**Task item**
For every line in the material below that holds "lines", report the line.

**Data for processing**
● ● ● ● ● ● ●

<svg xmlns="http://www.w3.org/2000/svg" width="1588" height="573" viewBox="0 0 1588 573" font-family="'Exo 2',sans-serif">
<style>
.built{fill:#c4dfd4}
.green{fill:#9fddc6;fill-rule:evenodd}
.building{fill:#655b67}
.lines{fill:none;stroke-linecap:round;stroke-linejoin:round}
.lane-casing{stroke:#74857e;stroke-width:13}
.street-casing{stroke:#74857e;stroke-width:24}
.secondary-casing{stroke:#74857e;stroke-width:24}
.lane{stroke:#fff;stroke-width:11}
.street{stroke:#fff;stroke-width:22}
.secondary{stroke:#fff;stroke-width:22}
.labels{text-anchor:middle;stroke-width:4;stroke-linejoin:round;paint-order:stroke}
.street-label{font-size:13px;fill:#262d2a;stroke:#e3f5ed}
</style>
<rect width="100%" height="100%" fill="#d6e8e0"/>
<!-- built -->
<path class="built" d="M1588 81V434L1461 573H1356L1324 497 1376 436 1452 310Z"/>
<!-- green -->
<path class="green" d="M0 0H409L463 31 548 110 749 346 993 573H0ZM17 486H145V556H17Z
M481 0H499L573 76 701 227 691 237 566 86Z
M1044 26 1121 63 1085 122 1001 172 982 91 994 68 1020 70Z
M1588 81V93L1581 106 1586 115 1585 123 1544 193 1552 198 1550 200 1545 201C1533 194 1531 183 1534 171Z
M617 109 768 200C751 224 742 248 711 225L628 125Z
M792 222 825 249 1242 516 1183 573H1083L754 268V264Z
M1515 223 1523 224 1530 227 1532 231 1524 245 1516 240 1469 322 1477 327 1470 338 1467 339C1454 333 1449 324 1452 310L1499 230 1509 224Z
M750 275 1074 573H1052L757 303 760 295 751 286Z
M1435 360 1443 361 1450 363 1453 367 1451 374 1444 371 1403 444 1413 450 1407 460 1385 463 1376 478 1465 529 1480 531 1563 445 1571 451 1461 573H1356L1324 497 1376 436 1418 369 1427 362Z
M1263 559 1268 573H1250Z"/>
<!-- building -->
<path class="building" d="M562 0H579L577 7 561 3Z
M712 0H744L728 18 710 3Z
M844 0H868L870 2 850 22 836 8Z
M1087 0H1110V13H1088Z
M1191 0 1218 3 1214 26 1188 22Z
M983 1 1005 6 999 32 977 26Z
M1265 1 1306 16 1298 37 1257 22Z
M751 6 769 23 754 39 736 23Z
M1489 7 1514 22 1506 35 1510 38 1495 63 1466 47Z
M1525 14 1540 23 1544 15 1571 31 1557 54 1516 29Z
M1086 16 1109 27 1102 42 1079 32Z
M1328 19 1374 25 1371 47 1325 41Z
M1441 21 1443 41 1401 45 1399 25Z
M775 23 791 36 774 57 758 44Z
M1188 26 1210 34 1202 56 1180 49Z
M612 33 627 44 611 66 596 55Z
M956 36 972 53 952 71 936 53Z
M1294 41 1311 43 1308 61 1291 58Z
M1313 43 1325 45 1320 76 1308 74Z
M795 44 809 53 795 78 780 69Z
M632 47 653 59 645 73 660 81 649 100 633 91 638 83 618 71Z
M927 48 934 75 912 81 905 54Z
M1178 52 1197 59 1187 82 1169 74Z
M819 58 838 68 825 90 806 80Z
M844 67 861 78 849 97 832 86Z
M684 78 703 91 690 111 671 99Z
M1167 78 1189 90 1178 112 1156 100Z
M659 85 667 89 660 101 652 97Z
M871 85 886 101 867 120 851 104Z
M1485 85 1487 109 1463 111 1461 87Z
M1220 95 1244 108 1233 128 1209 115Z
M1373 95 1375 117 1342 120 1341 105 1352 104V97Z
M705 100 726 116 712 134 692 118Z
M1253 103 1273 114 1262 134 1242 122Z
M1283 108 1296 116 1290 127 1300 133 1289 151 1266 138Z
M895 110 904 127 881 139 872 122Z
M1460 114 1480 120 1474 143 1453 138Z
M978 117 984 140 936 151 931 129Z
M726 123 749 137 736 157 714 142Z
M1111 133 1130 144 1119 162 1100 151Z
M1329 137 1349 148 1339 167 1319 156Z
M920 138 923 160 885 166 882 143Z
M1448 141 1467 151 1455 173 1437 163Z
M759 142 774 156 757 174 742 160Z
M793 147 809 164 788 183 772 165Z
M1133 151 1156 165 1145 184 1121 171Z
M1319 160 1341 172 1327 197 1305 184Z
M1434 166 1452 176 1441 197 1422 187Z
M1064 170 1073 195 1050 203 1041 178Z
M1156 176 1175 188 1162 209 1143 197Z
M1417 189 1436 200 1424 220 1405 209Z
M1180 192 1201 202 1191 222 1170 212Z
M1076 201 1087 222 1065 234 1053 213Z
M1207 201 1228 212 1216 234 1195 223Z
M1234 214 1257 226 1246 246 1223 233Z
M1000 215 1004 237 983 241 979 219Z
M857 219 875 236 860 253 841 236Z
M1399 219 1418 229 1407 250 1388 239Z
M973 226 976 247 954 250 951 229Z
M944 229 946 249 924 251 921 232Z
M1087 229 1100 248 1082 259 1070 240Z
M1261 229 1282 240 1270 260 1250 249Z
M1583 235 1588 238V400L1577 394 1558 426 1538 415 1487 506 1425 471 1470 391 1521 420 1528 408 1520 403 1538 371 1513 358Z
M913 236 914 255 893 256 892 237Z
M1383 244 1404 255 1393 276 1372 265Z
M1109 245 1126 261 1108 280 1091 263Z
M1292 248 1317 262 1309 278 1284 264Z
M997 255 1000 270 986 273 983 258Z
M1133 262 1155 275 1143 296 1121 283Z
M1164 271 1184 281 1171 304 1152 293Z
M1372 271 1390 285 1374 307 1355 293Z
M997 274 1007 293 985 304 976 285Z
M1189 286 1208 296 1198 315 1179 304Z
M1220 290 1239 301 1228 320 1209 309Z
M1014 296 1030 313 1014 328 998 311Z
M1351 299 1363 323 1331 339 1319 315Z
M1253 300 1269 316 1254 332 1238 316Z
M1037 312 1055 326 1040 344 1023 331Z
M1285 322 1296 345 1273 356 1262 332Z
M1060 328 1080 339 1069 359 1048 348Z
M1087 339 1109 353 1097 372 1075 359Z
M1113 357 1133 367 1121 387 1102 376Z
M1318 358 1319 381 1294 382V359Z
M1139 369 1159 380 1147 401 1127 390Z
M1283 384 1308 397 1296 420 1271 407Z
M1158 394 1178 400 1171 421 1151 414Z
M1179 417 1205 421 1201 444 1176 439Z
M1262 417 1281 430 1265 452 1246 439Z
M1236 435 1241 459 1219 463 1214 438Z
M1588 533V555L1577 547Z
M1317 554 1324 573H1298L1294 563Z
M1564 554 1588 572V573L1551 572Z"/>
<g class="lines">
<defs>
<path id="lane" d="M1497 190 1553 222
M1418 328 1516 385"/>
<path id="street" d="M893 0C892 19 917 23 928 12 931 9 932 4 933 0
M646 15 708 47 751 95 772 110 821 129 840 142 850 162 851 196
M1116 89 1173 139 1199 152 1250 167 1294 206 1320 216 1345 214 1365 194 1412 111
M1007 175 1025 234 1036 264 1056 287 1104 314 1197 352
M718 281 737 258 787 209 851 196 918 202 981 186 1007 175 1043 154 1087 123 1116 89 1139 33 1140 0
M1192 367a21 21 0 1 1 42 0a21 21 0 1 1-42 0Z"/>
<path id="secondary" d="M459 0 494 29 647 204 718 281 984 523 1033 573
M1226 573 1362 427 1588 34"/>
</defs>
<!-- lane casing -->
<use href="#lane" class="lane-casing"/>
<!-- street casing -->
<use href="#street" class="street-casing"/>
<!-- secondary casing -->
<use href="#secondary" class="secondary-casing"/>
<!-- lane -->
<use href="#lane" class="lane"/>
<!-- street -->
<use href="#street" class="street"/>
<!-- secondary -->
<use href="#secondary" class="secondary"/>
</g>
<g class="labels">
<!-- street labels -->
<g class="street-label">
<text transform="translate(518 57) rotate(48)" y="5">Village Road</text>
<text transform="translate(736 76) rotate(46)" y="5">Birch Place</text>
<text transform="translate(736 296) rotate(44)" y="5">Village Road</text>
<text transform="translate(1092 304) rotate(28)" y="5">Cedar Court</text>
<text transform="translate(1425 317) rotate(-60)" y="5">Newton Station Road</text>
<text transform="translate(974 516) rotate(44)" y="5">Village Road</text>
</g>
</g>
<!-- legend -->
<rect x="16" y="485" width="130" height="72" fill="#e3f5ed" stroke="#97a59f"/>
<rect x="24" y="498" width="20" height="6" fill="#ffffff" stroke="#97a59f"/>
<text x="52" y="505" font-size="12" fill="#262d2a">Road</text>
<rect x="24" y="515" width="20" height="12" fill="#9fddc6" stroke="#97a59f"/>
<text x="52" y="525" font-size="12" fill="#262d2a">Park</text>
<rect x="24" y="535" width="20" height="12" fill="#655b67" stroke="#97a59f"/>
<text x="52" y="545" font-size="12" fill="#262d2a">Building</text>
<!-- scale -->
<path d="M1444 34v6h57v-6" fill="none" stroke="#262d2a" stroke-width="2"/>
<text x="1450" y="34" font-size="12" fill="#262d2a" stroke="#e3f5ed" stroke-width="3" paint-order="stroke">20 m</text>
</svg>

● ● ● ● ● ● ●

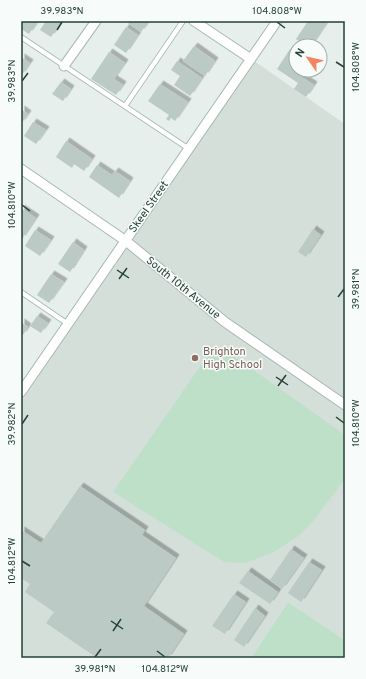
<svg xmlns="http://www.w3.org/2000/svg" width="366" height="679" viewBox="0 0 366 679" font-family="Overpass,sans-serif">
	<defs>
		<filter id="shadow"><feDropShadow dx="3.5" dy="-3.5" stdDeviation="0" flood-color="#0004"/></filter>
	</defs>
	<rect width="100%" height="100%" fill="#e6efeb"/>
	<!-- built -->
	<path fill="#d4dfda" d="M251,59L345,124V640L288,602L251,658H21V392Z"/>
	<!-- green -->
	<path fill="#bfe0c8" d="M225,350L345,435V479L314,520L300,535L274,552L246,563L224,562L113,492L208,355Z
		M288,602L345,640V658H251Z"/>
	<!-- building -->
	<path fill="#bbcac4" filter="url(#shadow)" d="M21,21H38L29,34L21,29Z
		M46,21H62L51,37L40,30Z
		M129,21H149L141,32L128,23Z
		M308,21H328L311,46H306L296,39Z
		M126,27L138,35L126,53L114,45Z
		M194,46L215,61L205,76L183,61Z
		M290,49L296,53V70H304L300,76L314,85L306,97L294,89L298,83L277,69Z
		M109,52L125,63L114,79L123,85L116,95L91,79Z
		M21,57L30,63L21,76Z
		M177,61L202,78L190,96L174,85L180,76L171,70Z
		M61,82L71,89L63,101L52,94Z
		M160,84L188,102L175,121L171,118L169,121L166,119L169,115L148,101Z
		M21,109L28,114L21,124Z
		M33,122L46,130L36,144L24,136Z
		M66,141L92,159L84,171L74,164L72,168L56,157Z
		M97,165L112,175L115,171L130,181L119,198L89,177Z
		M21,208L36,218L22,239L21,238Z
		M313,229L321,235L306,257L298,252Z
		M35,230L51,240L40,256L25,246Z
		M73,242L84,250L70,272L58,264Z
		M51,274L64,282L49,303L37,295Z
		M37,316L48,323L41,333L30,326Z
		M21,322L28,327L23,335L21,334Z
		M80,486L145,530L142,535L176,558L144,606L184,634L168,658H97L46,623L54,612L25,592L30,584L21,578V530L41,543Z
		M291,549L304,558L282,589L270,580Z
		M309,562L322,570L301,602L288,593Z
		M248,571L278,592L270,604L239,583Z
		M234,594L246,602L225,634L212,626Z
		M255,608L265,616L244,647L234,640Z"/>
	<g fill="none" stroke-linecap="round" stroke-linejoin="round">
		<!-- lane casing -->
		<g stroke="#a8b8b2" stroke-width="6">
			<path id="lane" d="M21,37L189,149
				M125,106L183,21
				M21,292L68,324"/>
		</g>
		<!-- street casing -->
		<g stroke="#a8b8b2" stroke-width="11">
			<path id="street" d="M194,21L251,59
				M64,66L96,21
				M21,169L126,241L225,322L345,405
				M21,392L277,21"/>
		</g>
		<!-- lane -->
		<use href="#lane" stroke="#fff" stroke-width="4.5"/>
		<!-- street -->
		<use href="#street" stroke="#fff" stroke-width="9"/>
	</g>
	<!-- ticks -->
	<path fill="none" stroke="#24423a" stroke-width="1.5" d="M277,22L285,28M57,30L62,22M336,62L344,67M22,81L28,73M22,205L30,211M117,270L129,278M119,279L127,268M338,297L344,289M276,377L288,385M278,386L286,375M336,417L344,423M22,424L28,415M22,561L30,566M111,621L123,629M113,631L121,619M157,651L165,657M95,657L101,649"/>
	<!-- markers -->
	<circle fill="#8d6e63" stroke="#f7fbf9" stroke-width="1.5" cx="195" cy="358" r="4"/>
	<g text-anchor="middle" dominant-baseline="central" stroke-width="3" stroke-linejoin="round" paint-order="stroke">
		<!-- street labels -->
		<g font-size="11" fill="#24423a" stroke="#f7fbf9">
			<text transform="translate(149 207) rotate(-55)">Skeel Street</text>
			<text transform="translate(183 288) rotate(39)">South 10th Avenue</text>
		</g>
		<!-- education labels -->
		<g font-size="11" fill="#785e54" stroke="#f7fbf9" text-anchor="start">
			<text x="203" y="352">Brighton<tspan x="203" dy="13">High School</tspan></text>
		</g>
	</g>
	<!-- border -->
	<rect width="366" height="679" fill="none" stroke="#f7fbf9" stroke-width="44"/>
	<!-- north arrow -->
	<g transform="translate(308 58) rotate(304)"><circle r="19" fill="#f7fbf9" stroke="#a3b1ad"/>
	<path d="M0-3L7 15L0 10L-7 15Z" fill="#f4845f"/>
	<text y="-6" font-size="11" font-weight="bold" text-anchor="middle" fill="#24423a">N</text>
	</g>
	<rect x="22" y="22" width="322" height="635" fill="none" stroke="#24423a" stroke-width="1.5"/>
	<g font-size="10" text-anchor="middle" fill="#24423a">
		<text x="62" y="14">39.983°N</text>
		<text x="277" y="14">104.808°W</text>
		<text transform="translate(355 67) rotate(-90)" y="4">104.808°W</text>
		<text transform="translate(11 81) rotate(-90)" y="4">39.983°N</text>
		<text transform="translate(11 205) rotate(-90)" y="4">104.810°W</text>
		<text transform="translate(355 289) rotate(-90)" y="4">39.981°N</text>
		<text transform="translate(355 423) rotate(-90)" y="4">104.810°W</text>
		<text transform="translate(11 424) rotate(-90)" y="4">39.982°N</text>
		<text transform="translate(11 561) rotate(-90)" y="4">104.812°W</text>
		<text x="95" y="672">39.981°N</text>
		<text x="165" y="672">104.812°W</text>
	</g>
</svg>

● ● ● ● ● ● ●

**Completed task**
.lines{fill:none;stroke-linecap:round;stroke-linejoin:round}
<g class="lines">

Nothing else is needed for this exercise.